A cautionary take about Eco-Ads


What are eco-ads? They spring from marketing strategies, often within large corporations, which address the need to present companies as being friendly towards the environment.

Companies recognize that many of their customers are concerned about the environment, and want to be seen as making positive moves in the right direction.

A number of examples of these eco-ads are featured in a recent article in The New York Times.

What is the cautionary element here?

In a nutshell, if you say it, you need to do it. In other words, you can’t just write an ad about how you are taking steps to protect the environment, you have to actually take those steps.

This issue of transparency is addressed in a lot more detail in Dr. Flint McGlaughlin’s essay on Transparent Marketing.

If you don’t walk the talk, someone will catch you. This is exactly what happened when Starbucks publicly promised that anyone walking into any Starbucks coffee shop would be served Fair Trade Coffee on request.
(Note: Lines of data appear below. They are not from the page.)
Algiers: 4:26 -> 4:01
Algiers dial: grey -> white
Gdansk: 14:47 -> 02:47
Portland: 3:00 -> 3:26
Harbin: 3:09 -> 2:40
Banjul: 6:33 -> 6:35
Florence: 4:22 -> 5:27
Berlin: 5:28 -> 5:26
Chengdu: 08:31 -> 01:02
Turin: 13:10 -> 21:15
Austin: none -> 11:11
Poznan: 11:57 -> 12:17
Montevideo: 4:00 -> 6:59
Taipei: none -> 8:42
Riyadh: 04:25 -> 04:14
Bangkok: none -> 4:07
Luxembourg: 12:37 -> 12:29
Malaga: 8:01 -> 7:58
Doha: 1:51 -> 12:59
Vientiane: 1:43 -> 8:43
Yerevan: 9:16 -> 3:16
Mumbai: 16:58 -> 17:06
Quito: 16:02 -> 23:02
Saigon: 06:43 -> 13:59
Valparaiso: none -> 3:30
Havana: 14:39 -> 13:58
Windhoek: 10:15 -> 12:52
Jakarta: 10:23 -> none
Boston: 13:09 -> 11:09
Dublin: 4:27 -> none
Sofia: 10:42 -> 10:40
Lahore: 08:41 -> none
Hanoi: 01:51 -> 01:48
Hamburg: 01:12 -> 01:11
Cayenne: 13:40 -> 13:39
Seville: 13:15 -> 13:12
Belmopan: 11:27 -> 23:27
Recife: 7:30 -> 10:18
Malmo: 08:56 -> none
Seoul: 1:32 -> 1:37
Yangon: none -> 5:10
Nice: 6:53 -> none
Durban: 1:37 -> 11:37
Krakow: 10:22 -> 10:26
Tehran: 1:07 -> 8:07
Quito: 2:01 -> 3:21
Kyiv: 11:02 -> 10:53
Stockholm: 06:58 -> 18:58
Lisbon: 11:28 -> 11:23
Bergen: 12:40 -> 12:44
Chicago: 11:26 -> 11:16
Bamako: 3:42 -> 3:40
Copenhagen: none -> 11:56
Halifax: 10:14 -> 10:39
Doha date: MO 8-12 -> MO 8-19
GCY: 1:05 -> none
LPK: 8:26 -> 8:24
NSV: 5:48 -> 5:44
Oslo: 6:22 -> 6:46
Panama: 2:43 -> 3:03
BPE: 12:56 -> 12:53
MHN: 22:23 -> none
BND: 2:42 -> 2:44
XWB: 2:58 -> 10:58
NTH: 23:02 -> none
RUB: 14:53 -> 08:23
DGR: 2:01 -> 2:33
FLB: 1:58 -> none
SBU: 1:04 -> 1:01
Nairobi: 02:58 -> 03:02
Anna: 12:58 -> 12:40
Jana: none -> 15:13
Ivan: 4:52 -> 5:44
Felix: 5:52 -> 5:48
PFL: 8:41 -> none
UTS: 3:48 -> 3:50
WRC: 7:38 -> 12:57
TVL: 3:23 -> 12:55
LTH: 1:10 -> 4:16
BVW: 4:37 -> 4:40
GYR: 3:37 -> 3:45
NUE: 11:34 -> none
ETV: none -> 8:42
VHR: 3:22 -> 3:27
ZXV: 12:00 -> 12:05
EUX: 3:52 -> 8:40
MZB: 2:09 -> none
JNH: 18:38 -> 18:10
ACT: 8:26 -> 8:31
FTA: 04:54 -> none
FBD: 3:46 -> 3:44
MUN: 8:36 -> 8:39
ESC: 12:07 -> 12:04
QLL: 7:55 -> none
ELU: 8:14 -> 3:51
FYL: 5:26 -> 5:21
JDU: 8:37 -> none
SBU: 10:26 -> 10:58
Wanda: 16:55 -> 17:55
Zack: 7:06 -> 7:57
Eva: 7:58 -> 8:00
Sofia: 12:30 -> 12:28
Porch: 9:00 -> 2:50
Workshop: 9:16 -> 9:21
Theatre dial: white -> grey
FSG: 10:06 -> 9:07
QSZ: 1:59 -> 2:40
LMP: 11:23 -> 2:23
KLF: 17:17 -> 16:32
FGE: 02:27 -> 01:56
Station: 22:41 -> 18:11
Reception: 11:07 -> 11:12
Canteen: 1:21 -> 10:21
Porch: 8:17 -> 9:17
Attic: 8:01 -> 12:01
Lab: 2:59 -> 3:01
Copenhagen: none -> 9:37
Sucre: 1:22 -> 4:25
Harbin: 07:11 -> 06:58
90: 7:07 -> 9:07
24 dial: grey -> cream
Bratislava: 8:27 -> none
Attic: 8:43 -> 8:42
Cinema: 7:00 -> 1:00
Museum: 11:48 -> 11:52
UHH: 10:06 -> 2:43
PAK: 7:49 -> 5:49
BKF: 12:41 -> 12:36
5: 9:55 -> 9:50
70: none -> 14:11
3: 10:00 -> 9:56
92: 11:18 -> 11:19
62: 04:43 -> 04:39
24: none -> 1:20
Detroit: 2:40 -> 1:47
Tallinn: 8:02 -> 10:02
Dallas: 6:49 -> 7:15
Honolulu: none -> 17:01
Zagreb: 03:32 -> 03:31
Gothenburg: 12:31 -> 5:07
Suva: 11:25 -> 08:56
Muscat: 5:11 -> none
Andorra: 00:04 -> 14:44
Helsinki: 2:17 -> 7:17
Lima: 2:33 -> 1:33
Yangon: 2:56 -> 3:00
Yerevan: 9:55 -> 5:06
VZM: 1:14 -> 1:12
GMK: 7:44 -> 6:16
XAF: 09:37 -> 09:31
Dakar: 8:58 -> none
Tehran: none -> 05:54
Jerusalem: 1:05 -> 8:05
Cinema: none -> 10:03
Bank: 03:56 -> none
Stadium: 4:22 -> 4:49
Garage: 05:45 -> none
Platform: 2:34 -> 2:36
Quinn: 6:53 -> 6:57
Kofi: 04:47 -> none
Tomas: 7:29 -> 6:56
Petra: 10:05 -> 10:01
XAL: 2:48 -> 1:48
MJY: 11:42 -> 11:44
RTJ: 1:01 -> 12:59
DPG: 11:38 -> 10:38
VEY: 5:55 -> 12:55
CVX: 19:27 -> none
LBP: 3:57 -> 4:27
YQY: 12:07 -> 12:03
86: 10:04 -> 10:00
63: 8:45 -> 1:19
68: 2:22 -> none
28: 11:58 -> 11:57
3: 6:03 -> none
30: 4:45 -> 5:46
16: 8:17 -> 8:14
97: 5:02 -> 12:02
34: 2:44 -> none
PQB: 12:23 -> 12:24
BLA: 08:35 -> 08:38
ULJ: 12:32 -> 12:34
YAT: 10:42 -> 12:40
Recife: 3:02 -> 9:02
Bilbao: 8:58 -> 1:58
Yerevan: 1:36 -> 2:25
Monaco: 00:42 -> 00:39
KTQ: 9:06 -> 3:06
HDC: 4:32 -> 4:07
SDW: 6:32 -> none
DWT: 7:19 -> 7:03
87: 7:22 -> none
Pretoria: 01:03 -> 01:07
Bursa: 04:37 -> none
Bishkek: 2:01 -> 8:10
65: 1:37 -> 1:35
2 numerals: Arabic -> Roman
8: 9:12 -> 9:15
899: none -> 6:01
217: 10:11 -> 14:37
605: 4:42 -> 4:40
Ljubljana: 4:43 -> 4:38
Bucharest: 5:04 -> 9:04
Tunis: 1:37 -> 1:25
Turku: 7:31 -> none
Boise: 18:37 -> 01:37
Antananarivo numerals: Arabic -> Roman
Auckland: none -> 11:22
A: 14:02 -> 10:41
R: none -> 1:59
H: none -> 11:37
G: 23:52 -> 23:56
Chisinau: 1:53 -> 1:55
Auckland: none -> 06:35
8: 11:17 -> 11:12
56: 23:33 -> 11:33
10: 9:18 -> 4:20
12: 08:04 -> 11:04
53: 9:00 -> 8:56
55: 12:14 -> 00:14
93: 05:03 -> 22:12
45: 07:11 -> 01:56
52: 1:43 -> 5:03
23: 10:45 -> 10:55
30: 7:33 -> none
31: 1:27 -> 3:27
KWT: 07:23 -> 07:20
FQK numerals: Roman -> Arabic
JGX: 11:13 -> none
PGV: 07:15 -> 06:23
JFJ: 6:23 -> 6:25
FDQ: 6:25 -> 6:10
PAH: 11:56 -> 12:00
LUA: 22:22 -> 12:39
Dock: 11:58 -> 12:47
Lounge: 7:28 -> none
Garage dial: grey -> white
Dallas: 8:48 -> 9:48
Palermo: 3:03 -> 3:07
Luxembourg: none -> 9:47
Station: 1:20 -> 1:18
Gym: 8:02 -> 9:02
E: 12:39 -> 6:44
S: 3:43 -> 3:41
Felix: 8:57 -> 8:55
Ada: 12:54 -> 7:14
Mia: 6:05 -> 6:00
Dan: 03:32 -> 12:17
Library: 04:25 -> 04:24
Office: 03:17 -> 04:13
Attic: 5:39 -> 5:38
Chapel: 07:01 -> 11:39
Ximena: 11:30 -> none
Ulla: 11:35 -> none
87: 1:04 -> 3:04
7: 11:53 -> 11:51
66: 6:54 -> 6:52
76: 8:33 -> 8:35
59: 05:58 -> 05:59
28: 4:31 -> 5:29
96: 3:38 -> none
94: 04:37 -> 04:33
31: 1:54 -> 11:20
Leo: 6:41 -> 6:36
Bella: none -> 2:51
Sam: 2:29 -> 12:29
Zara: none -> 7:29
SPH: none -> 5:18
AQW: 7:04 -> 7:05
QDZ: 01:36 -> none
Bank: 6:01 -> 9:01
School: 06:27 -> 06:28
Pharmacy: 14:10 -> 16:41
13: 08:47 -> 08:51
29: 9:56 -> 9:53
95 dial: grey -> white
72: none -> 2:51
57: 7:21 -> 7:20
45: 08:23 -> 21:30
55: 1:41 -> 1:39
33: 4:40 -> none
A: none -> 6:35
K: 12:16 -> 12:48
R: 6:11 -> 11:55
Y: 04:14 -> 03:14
The announcement was made to please supporters of the Fair Trade Coffee movement. Unfortunately, not all the store managers were told about this. So when people asked for their Fair Trade Coffee, in many cases none was available.

And before you could say, “Darn that Internet”, the Starbucks Challenge had been created by a couple of bloggers, and hundreds of people around the world walked into Starbucks shops and deliberately asked for Fair Trade Coffee. They then posted their experiences online for everyone to read.

The moral of the story is that promises relating to the environment generate a lot of passions and expectations.

Few people will argue against the benefits of large companies supporting environmental issues. And eco-ads are part of that.

But you need to follow the path of Transparent Marketing. And you have to keep your promises.